OK, so it’s the fable of the conformist ants, here starring Harold and Erica, two 21st century humans whose fictitious life story runs parallel to Brooks’s survey of cognitive science results. Harold and Erica are so good at the conformist thing that they happen to either share Brooks’s own interpretations, or to experience the successes and failures that unfailingly prove him right.
Erica, for example, the mixed-ethnicity child of Chinese and Latino immigrants, rises up through sheer determination to become, first, a wealthy and successful businesswoman, and later the US Commerce Secretary. This must prove that anyone can make if only they have the right intuitions. Erica evidently has a knack for uncovering the secrets of success, because she notices that the rich spend their weekends improving themselves with books and exercise, while the lower-middle class relaxes with movies and video games (173). Relaxation, lest we forget, was also the undoing of the hare.

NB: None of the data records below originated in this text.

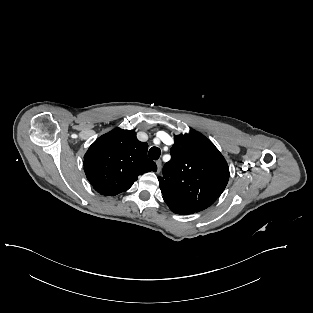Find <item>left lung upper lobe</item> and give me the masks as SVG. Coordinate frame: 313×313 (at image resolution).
I'll return each instance as SVG.
<instances>
[{"instance_id":"left-lung-upper-lobe-1","label":"left lung upper lobe","mask_w":313,"mask_h":313,"mask_svg":"<svg viewBox=\"0 0 313 313\" xmlns=\"http://www.w3.org/2000/svg\"><path fill=\"white\" fill-rule=\"evenodd\" d=\"M171 161L158 177L163 198L199 212L224 191L229 167L214 144L199 132L174 137Z\"/></svg>"}]
</instances>
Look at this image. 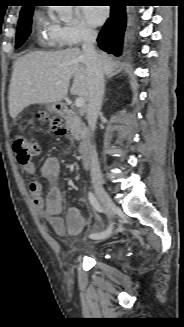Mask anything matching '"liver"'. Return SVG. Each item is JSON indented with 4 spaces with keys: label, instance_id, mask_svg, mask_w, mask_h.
<instances>
[{
    "label": "liver",
    "instance_id": "liver-1",
    "mask_svg": "<svg viewBox=\"0 0 184 327\" xmlns=\"http://www.w3.org/2000/svg\"><path fill=\"white\" fill-rule=\"evenodd\" d=\"M104 74H112L121 63L112 56L98 53ZM73 78L72 94L89 98V72L78 48L61 51H36L18 58L9 87V113L13 119L31 104H56L62 101Z\"/></svg>",
    "mask_w": 184,
    "mask_h": 327
}]
</instances>
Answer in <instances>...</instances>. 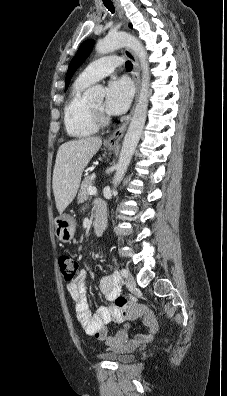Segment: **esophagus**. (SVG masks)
<instances>
[{
	"label": "esophagus",
	"mask_w": 227,
	"mask_h": 396,
	"mask_svg": "<svg viewBox=\"0 0 227 396\" xmlns=\"http://www.w3.org/2000/svg\"><path fill=\"white\" fill-rule=\"evenodd\" d=\"M118 14L120 16L121 19H124V13H123V9L121 7V5L119 4L118 0H114ZM124 54L125 56L132 62L133 64V71H132V76H133V80L136 86V95H135V101L133 103L132 109L130 111V113L127 115V117L125 118L124 122L121 124V126L115 130V132L107 139V144L108 145H117L119 144L120 140L122 139L127 126L131 120L136 102H137V98L139 95V90H140V68H139V63L138 60L135 56V54L128 48H125L124 50Z\"/></svg>",
	"instance_id": "1"
}]
</instances>
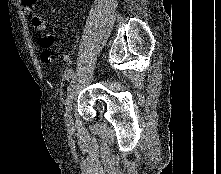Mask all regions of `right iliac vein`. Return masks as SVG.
<instances>
[{"instance_id":"63e3f726","label":"right iliac vein","mask_w":221,"mask_h":174,"mask_svg":"<svg viewBox=\"0 0 221 174\" xmlns=\"http://www.w3.org/2000/svg\"><path fill=\"white\" fill-rule=\"evenodd\" d=\"M77 83H78V74H75L69 83L67 90V97L65 101V121L69 126L72 124L71 111H72V105H73Z\"/></svg>"}]
</instances>
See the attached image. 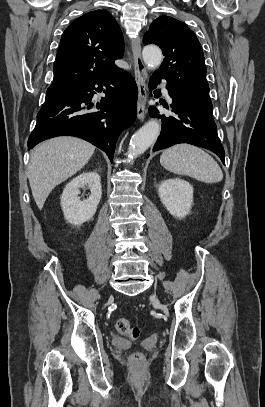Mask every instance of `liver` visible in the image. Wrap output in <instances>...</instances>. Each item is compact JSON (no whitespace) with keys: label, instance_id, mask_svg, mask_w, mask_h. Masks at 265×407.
<instances>
[{"label":"liver","instance_id":"liver-1","mask_svg":"<svg viewBox=\"0 0 265 407\" xmlns=\"http://www.w3.org/2000/svg\"><path fill=\"white\" fill-rule=\"evenodd\" d=\"M94 150L87 141L70 136L49 139L32 150L28 180L40 210L51 191L82 169Z\"/></svg>","mask_w":265,"mask_h":407}]
</instances>
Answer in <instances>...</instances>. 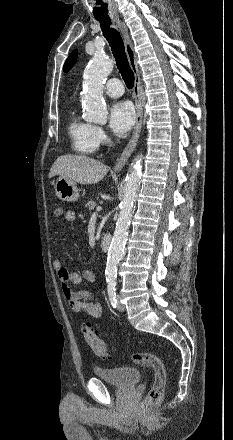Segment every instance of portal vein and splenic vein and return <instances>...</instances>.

What Erica does not get is the simple statistical fact that, while in principle each individual rat can be a winner, in practice only the luckiest or the most aggressive ones can succeed at the game of the survival of the fittest.
Had this book been published during the economic bubble that burst in 2008, it might have been less sickening. Since then, however, several million people have lost their jobs, their homes, their savings, or merely just their sense of security. Even if they jumped through the requisite hoops—graduated from college, worked hard, raised families, exercised—they still got the electric shock treatment in the end. The smug faces and the guilt-trippers will say otherwise, but this predicament has little to do with faulty levels of cognition and much to do with an economic system unable to provide us ‘social animals’ with the dignified, humane lives we deserve.

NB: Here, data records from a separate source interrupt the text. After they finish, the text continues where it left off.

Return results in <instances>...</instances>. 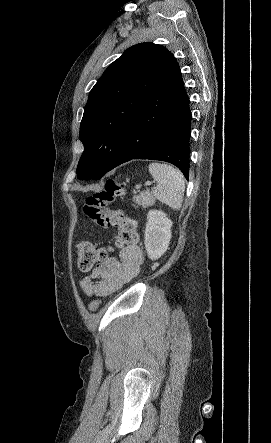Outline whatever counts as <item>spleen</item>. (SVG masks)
I'll use <instances>...</instances> for the list:
<instances>
[{
	"instance_id": "obj_1",
	"label": "spleen",
	"mask_w": 271,
	"mask_h": 443,
	"mask_svg": "<svg viewBox=\"0 0 271 443\" xmlns=\"http://www.w3.org/2000/svg\"><path fill=\"white\" fill-rule=\"evenodd\" d=\"M149 172L157 182L153 190L155 198L172 210H179L185 192L183 174L168 164H150Z\"/></svg>"
}]
</instances>
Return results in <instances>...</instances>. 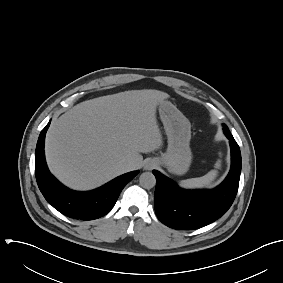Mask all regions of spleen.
Returning <instances> with one entry per match:
<instances>
[{"instance_id": "3e777b00", "label": "spleen", "mask_w": 283, "mask_h": 283, "mask_svg": "<svg viewBox=\"0 0 283 283\" xmlns=\"http://www.w3.org/2000/svg\"><path fill=\"white\" fill-rule=\"evenodd\" d=\"M220 167L221 161L218 160L215 164V168L219 169ZM216 169L209 171L206 175L202 177L182 180L179 182V185L185 189H199L209 187L218 176V171Z\"/></svg>"}]
</instances>
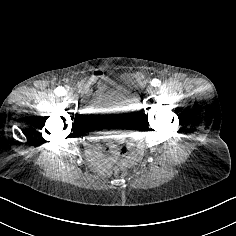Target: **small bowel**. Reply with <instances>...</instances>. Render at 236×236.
<instances>
[{"label":"small bowel","instance_id":"1","mask_svg":"<svg viewBox=\"0 0 236 236\" xmlns=\"http://www.w3.org/2000/svg\"><path fill=\"white\" fill-rule=\"evenodd\" d=\"M129 76L125 75L124 78ZM110 79L105 77L103 72L95 71L91 76L82 79L78 83L79 92L89 99L92 87L96 84L100 86V96L105 93L106 85ZM98 99L88 100L83 107L85 115H93L98 111ZM117 141L118 144H114ZM106 142L108 154L103 153L102 143ZM87 154L91 160L101 169L108 170L113 163L132 164L136 162L142 154V137L139 129L135 127H126L122 129L111 130L108 133L90 136L86 139Z\"/></svg>","mask_w":236,"mask_h":236}]
</instances>
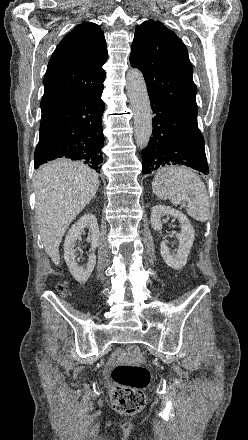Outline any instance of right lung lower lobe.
<instances>
[{"mask_svg": "<svg viewBox=\"0 0 248 440\" xmlns=\"http://www.w3.org/2000/svg\"><path fill=\"white\" fill-rule=\"evenodd\" d=\"M102 92L79 95L42 110L35 169L66 157L100 171L104 144L101 118L105 109Z\"/></svg>", "mask_w": 248, "mask_h": 440, "instance_id": "98d812e1", "label": "right lung lower lobe"}]
</instances>
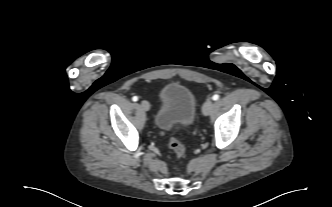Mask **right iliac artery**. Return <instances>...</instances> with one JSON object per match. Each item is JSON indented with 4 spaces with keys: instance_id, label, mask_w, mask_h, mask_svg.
Here are the masks:
<instances>
[{
    "instance_id": "obj_1",
    "label": "right iliac artery",
    "mask_w": 332,
    "mask_h": 207,
    "mask_svg": "<svg viewBox=\"0 0 332 207\" xmlns=\"http://www.w3.org/2000/svg\"><path fill=\"white\" fill-rule=\"evenodd\" d=\"M132 100H133V101H137V100H138V97H137V96H134V97L132 98Z\"/></svg>"
}]
</instances>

Still, don’t expect Brooks to concern himself with the shortcomings of our brutally competitive economy—the word ‘capitalism’ doesn’t even appear in the index.
Instead, he resorts to the old conservative trick of reducing the social dimension of human life to the ambit of the mind, and preferably the mind of unruly animal instincts instead of the mind of rationalism, consciousness, and self-control. It’s a trick reactionary Catholic writer Joseph de Maistre already perfected right after the French Revolution, when he wrote, in defense of the old order, that man is a ‘cognitive, religious, and sociable animal’ for whom nothing is more vital than prejudices, that is to say, ‘opinions adopted without examination’.

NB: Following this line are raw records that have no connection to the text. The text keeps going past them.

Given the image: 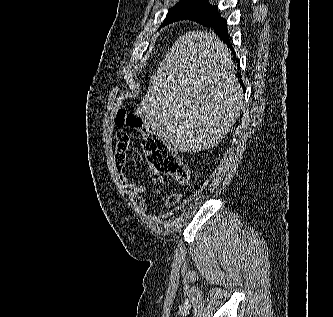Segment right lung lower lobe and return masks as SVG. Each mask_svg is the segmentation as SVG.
Segmentation results:
<instances>
[{
	"instance_id": "98d812e1",
	"label": "right lung lower lobe",
	"mask_w": 333,
	"mask_h": 317,
	"mask_svg": "<svg viewBox=\"0 0 333 317\" xmlns=\"http://www.w3.org/2000/svg\"><path fill=\"white\" fill-rule=\"evenodd\" d=\"M188 20L196 21L202 25L212 28L221 38V40H223V42L234 51L229 42V34L226 29L227 21L225 18L220 16L218 10L209 14L194 16L192 18H188Z\"/></svg>"
}]
</instances>
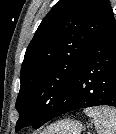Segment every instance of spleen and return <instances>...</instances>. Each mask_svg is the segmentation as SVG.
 I'll return each mask as SVG.
<instances>
[{"label": "spleen", "mask_w": 116, "mask_h": 134, "mask_svg": "<svg viewBox=\"0 0 116 134\" xmlns=\"http://www.w3.org/2000/svg\"><path fill=\"white\" fill-rule=\"evenodd\" d=\"M84 113L93 119L98 134H116V109L102 106L86 108Z\"/></svg>", "instance_id": "3e777b00"}]
</instances>
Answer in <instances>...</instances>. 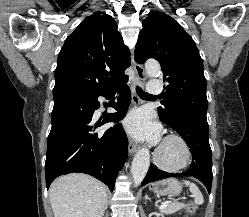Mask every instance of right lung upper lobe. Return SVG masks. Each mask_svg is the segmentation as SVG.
<instances>
[{"label": "right lung upper lobe", "mask_w": 249, "mask_h": 217, "mask_svg": "<svg viewBox=\"0 0 249 217\" xmlns=\"http://www.w3.org/2000/svg\"><path fill=\"white\" fill-rule=\"evenodd\" d=\"M129 49L117 23L104 12L86 17L68 36L58 56L53 91H98L127 77Z\"/></svg>", "instance_id": "cb5924a9"}]
</instances>
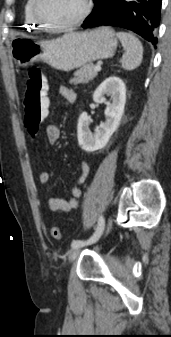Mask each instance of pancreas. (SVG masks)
Returning a JSON list of instances; mask_svg holds the SVG:
<instances>
[{
  "instance_id": "1",
  "label": "pancreas",
  "mask_w": 171,
  "mask_h": 337,
  "mask_svg": "<svg viewBox=\"0 0 171 337\" xmlns=\"http://www.w3.org/2000/svg\"><path fill=\"white\" fill-rule=\"evenodd\" d=\"M94 67L95 65L92 63L82 66L80 69L75 71L74 78L70 80V83L75 85L88 83L97 76V71L94 70Z\"/></svg>"
}]
</instances>
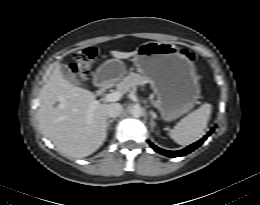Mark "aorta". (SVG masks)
<instances>
[{
	"label": "aorta",
	"mask_w": 260,
	"mask_h": 205,
	"mask_svg": "<svg viewBox=\"0 0 260 205\" xmlns=\"http://www.w3.org/2000/svg\"><path fill=\"white\" fill-rule=\"evenodd\" d=\"M129 113L133 117L139 118L143 115V109L139 105H134L133 107L130 108Z\"/></svg>",
	"instance_id": "aorta-1"
}]
</instances>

Brooks wants cognitive science to validate modern conservatism, but the opposite case could more easily be made. After all, once we (properly) explore the hidden workings of the mind they are no longer hidden; once we examine our irrational prejudices we subject them to our reason; and once we understand what makes us tick we can, if necessary, adapt and modify our behavior, not only inside our heads but also out there in our social and political structures. (This, incidentally, is why old de Maistre was virulently anti-science).
We could even, possibly, one day, build a society based not on ruthless competition but on universal co-operation—the kind of society Harold and Erica, trapped inside the perspective of the hamster wheel, would never dream of.
The Social Animal, says Brooks immodestly, is ‘the happiest story you’ll ever read’; but you’ll probably find less misery and more charm in the tale of the tortoise and the hare.